# Making A Syrian Hamster Care Guide. ;D



## MaisyDawgThirteen (Dec 7, 2011)

I think I'm going to make a hamster care guide.  I've had mine for almost 2 years, so I know quite a bit. If anyone would like to post any pics of their syrian (aka teddy bear, golden, ect.) hamsters that'd be appreciated. :lol:


----------



## Laki (Aug 24, 2011)

http://www.youtube.com/watch?v=RdnG9sVwjWY&list=UUPNv-kRfd3Z7v_rMW58vE9Q&index=93&feature=plpp_video 

I don't have digital pics floating around of Puff or Button but I'd like to think I know a bit about hamsters 

They need variety in their food, actually I stopped using a food dish and opted to scatter their food for free-run time out so they could collect their supper. It stimulates them and gives them something to do other than run in a wheel. 

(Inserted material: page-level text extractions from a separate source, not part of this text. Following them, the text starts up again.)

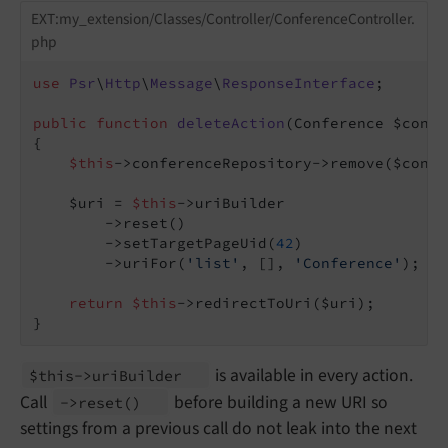
EXT:my_extension/Classes/Controller/ConferenceController.
php
use
Psr
\
Http
\
Message
\
ResponseInterface
;

public
function
deleteAction
(Conference $confe
{

$this
->conferenceRepository->remove($confe
    $uri = 
$this
->uriBuilder

        ->reset()

        ->setTargetPageUid(
42
)

        ->uriFor(
'list'
, [], 
'Conference'
);

return
$this
->redirectToUri($uri);

}
is available in every action.
$this->uri
Builder
Call
before building a new URI so
->reset
()
settings from a previous call do not leak into the next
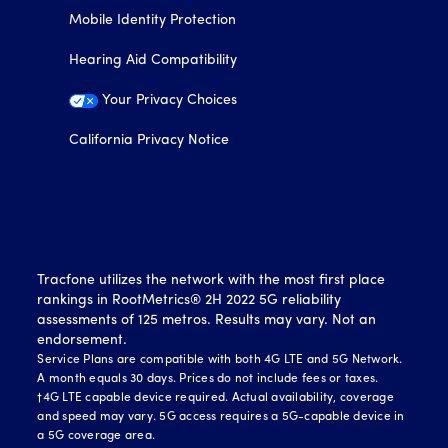
Mobile Identity Protection
Hearing Aid Compatibility
Your Privacy Choices
California Privacy Notice
Tracfone utilizes the network with the most first place
rankings in RootMetrics® 2H 2022 5G reliability
assessments of 125 metros. Results may vary. Not an
endorsement.
Service Plans are compatible with both 4G LTE and 5G Network.
A month equals 30 days. Prices do not include fees or taxes.
†4G LTE capable device required. Actual availability, coverage
and speed may vary. 5G access requires a 5G-capable device in
a 5G coverage area.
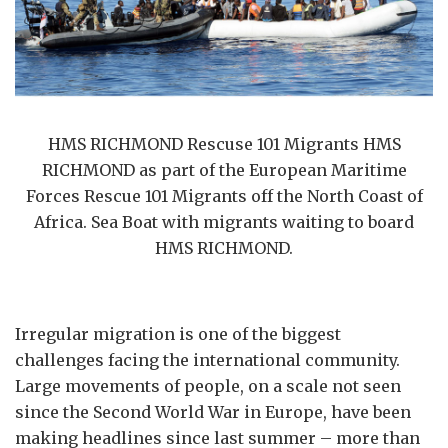
HMS RICHMOND Rescuse 101 Migrants HMS
RICHMOND as part of the European Maritime
Forces Rescue 101 Migrants off the North Coast of
Africa. Sea Boat with migrants waiting to board
HMS RICHMOND.
Irregular migration is one of the biggest
challenges facing the international community.
Large movements of people, on a scale not seen
since the Second World War in Europe, have been
making headlines since last summer – more than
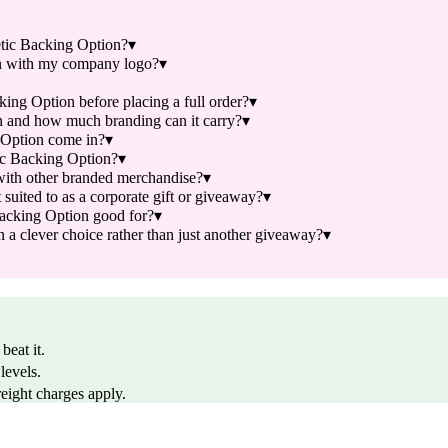
tic Backing Option?
▾
n with my company logo?
▾
ng Option before placing a full order?
▾
 and how much branding can it carry?
▾
Option come in?
▾
ic Backing Option?
▾
ith other branded merchandise?
▾
ited to as a corporate gift or giveaway?
▾
acking Option good for?
▾
clever choice rather than just another giveaway?
▾
beat it.
levels.
reight charges apply.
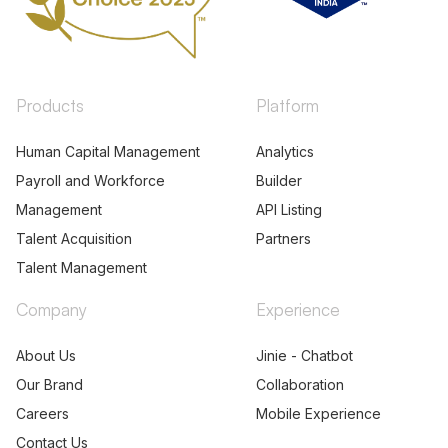
Products
Platform
Human Capital Management
Analytics
Payroll and Workforce
Builder
Management
API Listing
Talent Acquisition
Partners
Talent Management
Company
Experience
About Us
Jinie - Chatbot
Our Brand
Collaboration
Careers
Mobile Experience
Contact Us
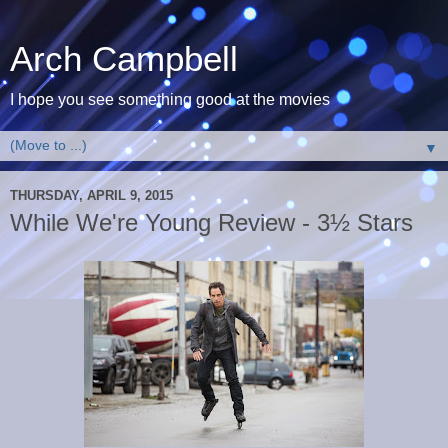
Arch Campbell
I hope you see something good at the movies
▼
THURSDAY, APRIL 9, 2015
While We're Young Review - 3½ Stars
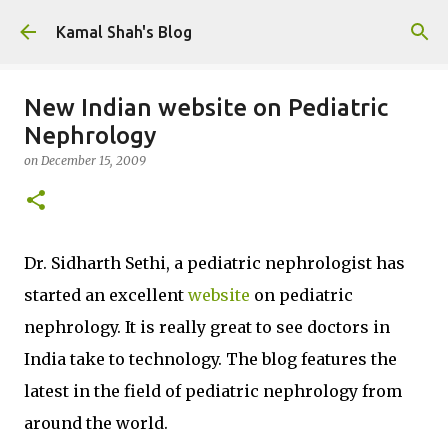
Skip to main content
Kamal Shah's Blog
New Indian website on Pediatric
Nephrology
on
December 15, 2009
Dr. Sidharth Sethi, a pediatric nephrologist has
started an excellent
website
on pediatric
nephrology. It is really great to see doctors in
India take to technology. The blog features the
latest in the field of pediatric nephrology from
around the world.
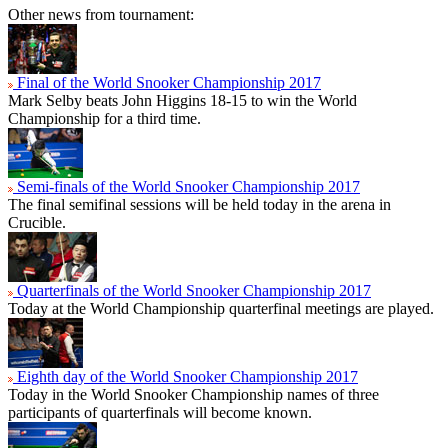
Other news from tournament:
Final of the World Snooker Championship 2017
Mark Selby beats John Higgins 18-15 to win the World
Championship for a third time.
Semi-finals of the World Snooker Championship 2017
The final semifinal sessions will be held today in the arena in
Crucible.
Quarterfinals of the World Snooker Championship 2017
Today at the World Championship quarterfinal meetings are played.
Eighth day of the World Snooker Championship 2017
Today in the World Snooker Championship names of three
participants of quarterfinals will become known.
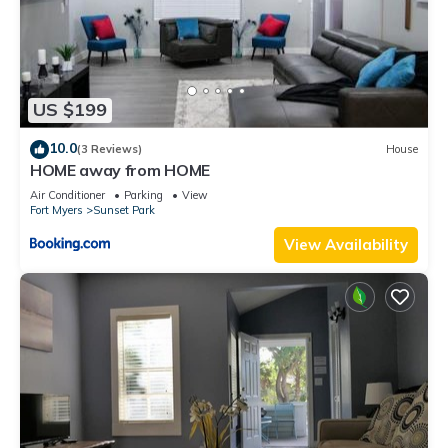
US $199
10.0
(3 Reviews)
House
HOME away from HOME
Air Conditioner
Parking
View
Fort Myers
Sunset Park
View Availability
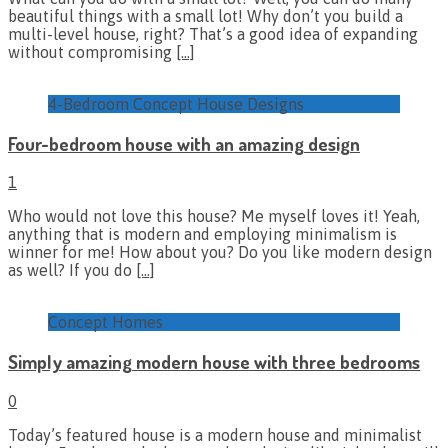
beautiful things with a small lot! Why don’t you build a
multi-level house, right? That’s a good idea of expanding
without compromising
[…]
4-Bedroom Concept House Designs
Four-bedroom house with an amazing design
1
Who would not love this house? Me myself loves it! Yeah,
anything that is modern and employing minimalism is
winner for me! How about you? Do you like modern design
as well? If you do
[…]
Concept Homes
Simply amazing modern house with three bedrooms
0
Today’s featured house is a modern house and minimalist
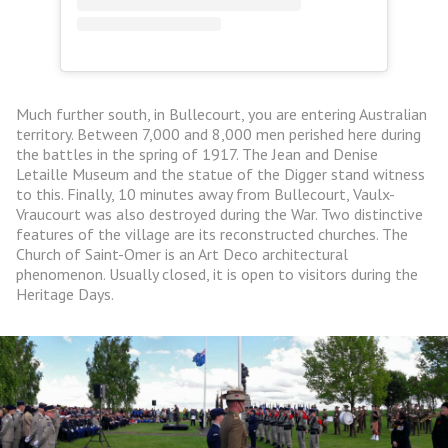
Much further south, in Bullecourt, you are entering Australian
territory. Between 7,000 and 8,000 men perished here during
the battles in the spring of 1917. The Jean and Denise
Letaille Museum and the statue of the Digger stand witness
to this. Finally, 10 minutes away from Bullecourt, Vaulx-
Vraucourt was also destroyed during the War. Two distinctive
features of the village are its reconstructed churches. The
Church of Saint-Omer is an Art Deco architectural
phenomenon. Usually closed, it is open to visitors during the
Heritage Days.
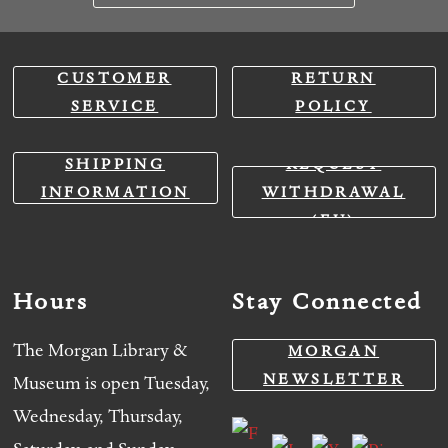
CUSTOMER
RETURN
SERVICE
POLICY
SHIPPING
REQUEST
INFORMATION
WITHDRAWAL
(EU)
Hours
Stay Connected
The Morgan Library &
MORGAN
NEWSLETTER
Museum is open Tuesday,
Wednesday, Thursday,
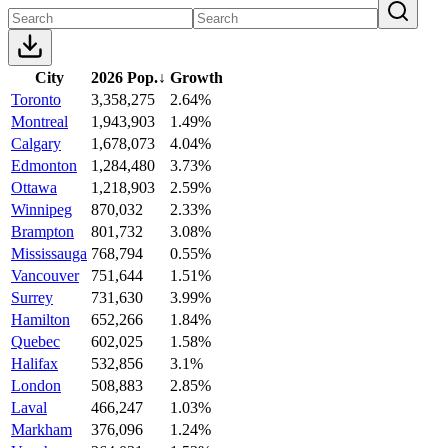
City
2026 Pop.
↓
Growth
Toronto
3,358,275
2.64%
Montreal
1,943,903
1.49%
Calgary
1,678,073
4.04%
Edmonton
1,284,480
3.73%
Ottawa
1,218,903
2.59%
Winnipeg
870,032
2.33%
Brampton
801,732
3.08%
Mississauga
768,794
0.55%
Vancouver
751,644
1.51%
Surrey
731,630
3.99%
Hamilton
652,266
1.84%
Quebec
602,025
1.58%
Halifax
532,856
3.1%
London
508,883
2.85%
Laval
466,247
1.03%
Markham
376,096
1.24%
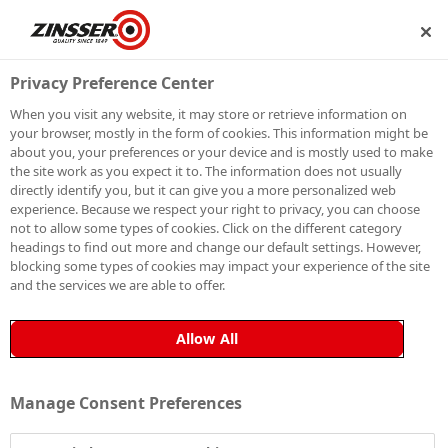
P
BECOME A MEMBER
Privacy Preference Center
When you visit any website, it may store or retrieve information on
your browser, mostly in the form of cookies. This information might be
HOW TO FIX
about you, your preferences or your device and is mostly used to make
the site work as you expect it to. The information does not usually
directly identify you, but it can give you a more personalized web
FLAKING PAINT
experience. Because we respect your right to privacy, you can choose
not to allow some types of cookies. Click on the different category
headings to find out more and change our default settings. However,
blocking some types of cookies may impact your experience of the site
and the services we are able to offer.
Flaking paint can cause a lot of decorating headaches,
as there’s nothing more frustrating than a freshly
Allow All
painted surface that has just started to peel. What’s
more, peeling paint often signals underlying issues
Manage Consent Preferences
with adhesion or moisture, and addressing the
problem requires additional time and effort to prepare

That video above (sorry for the quality) is an example of free running an obstacle (albeit simple) on my bed. With kitties!! haha! Button didn't care.


----------



## bettafish15 (Oct 3, 2010)

Make sure you know their minimum requirements (like 360inches of floor space min.) so the care guide is accurate  Having a hamster for two years doesnt make anyone an expert


----------



## finnfinnfriend (Feb 3, 2012)

Here's Charlie :3


----------



## LionCalie (Sep 24, 2011)

These pics are of Cozy, a hamster that was found roaming outside who I rescued. I was shocked by how sweet he was for being a stray! He never once tried to bite. We had a few years together before he passed away in his sleep, I'm guessing from old age.




























This was his bin cage that I made:


----------



## Bombalurina (Oct 10, 2011)

My goodness, they look so much like truncated chubby rats with no tails.

That's complimentary, by the way.


----------



## MaisyDawgThirteen (Dec 7, 2011)

I know I'm no expert. LOL I'll just be going from experiance. 

And Bomba, they do have tails. :3 Just wittle stubby ones.


----------



## dramaqueen (Jul 7, 2008)

I think making a care guide is an awesome idea.


----------



## MaisyDawgThirteen (Dec 7, 2011)

I will start this on the weekend.


----------